The proposed payroll tax cut would likely offer a measure of relief for some small and medium-size businesses. Eligible enterprises that were already planning to add employees will welcome the hiring tax credits offered in the plan. Yet one-year, one-time tax changes will not create new jobs in significant numbers--and unfortunately, neither will the plan as a whole. It fails to adequately address the fundamental challenge facing our economy--too little growth--or the business reality that keeps companies from expanding payrolls--too few customers.

And this week we have learned that the administration won't cut one dime of spending to offset the $447 billion cost of the jobs bill. Instead, successful small businesses, productive industries and those Americans most capable of investing in growth will foot the bill through major tax increases. Any jobs that might have been supported by other measures in the plan would be more than wiped out by these tax hikes. This doesn't make economic sense.
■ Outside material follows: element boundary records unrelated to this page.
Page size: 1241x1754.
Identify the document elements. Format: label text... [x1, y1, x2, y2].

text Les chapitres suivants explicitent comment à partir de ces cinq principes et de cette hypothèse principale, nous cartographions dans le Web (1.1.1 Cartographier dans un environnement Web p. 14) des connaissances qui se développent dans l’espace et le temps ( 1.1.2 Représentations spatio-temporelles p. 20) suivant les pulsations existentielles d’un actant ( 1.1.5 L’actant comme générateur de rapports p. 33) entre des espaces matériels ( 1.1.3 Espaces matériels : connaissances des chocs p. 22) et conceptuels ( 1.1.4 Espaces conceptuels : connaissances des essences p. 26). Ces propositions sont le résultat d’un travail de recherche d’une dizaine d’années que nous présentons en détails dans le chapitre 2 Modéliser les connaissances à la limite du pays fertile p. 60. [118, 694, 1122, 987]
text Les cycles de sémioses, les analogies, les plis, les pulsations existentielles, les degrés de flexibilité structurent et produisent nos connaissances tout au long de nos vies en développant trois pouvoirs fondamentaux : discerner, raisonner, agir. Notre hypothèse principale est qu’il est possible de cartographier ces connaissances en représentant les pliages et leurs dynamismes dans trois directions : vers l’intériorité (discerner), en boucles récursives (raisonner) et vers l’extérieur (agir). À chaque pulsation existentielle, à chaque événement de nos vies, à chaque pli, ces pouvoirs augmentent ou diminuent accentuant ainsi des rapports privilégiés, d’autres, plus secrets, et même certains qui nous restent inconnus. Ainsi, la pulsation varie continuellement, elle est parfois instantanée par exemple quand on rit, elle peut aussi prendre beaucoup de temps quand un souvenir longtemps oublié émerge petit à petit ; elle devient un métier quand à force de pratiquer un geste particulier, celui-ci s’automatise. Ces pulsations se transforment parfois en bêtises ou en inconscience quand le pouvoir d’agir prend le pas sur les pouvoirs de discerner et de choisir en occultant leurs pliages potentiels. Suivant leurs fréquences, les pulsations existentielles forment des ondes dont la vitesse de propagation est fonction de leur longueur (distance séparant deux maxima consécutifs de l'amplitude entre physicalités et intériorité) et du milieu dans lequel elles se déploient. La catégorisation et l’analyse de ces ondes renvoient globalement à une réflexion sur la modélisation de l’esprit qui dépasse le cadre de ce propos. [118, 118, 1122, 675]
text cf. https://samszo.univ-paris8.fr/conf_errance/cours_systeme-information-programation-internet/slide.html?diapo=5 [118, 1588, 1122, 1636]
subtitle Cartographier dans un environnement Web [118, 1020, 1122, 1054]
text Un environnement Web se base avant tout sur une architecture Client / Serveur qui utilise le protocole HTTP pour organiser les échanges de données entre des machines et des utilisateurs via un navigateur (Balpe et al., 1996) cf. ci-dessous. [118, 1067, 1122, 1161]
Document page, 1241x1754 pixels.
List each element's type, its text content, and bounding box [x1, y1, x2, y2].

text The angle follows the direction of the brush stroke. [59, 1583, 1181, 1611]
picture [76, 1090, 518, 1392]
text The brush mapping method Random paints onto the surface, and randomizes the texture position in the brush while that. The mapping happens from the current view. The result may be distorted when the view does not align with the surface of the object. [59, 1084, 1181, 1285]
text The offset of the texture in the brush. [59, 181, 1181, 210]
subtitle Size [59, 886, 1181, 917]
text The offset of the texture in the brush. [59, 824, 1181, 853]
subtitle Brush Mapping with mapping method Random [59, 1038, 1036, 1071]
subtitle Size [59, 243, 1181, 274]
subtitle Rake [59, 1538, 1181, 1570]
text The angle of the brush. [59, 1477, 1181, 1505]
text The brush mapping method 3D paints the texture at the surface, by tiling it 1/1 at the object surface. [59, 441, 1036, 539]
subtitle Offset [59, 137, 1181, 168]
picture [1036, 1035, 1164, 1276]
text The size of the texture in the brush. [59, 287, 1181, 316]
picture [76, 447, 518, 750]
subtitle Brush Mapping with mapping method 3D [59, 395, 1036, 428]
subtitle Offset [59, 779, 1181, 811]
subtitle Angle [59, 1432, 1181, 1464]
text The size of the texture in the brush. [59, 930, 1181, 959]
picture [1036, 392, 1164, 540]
So what should we do instead? The president touched on some of the needed steps to spur growth, boost demand and trigger hiring, but he failed to go far enough and overlooked some important opportunities.

He was right to call for passage of the long-pending free trade agreements with South Korea, Colombia and Panama. But the United States should also be vigorously negotiating new trade and investment agreements around the world. The White House should administratively complete the task of modernizing arcane export-control rules. Reaching the 95% of the world's consumers who live outside our borders is the best way to find new customers for our businesses and create new jobs.

Additionally, if the U.S. restored its share of global travel and tourism to what it was in 2000, we could create 1.3 million American jobs. Standing in the way are interminable visa procedures, maddening airport hassles and a growing perception around the world that the U.S. does not welcome international visitors. The president and Congress can change that.

Mr. Obama was right to call on Congress to support investments in infrastructure. But rather than focus on one-shot infusions of money for favored projects (much like the 2009 stimulus program), the president should urge Congress to enact a multiyear reauthorization of the nation's core surface transportation, aviation and water resources programs with full funding. By providing predictable funding streams, removing regulatory roadblocks and establishing supportive legal frameworks, we could also unlock up to $250 billion in private infrastructure capital and create huge numbers of new jobs.

We need affordable energy--and our nation could have plenty of it, and the jobs that come with it, by responsibly developing the enormous resources beneath our lands and off our shores. Producing more American energy would be a boon to our economy, our workers, our national security and our government tax coffers. The administration has yet to seize this extraordinary opportunity. It should.

Finally, Mr. Obama touched only briefly on tax, regulatory and entitlement reforms. These reforms should be the centerpiece of an American jobs plan--not mere footnotes.

Instead of piecemeal tax breaks, for example, Congress and the president should negotiate and pass comprehensive pro-growth tax reform that lowers individual and corporate rates and broadens the tax base.

And while the administration has recently taken some steps to rein in regulations, it does not fully appreciate the negative impact that its new regulatory rulemakings--in health care, labor, capital markets and environmental policy--are having on business confidence, expansion and jobs. Congress must reaffirm its oversight role, and the president should issue executive orders to reform the federal environmental permitting process for new infrastructure and energy projects, and to declare a time-out on new major discretionary regulations.

Without meaningful entitlement reform, an ever-increasing share of the government's budget and the nation's wealth will be eaten away by runaway costs and unsustainable obligations. No economy can grow or create jobs at its full potential when faced with such massive and expanding claims on its capital, credit and other resources.

Business likes bottom lines. Here's mine: Rather than tinker around the edges with temporary tax cuts and more government spending, the administration and Congress should embrace a bolder and more effective plan to open markets, attract new investments in infrastructure, develop American energy, and create powerful growth incentives by reforming taxes, regulations and entitlements. Start doing these things and America's private sector can get on with the job of putting America back to work.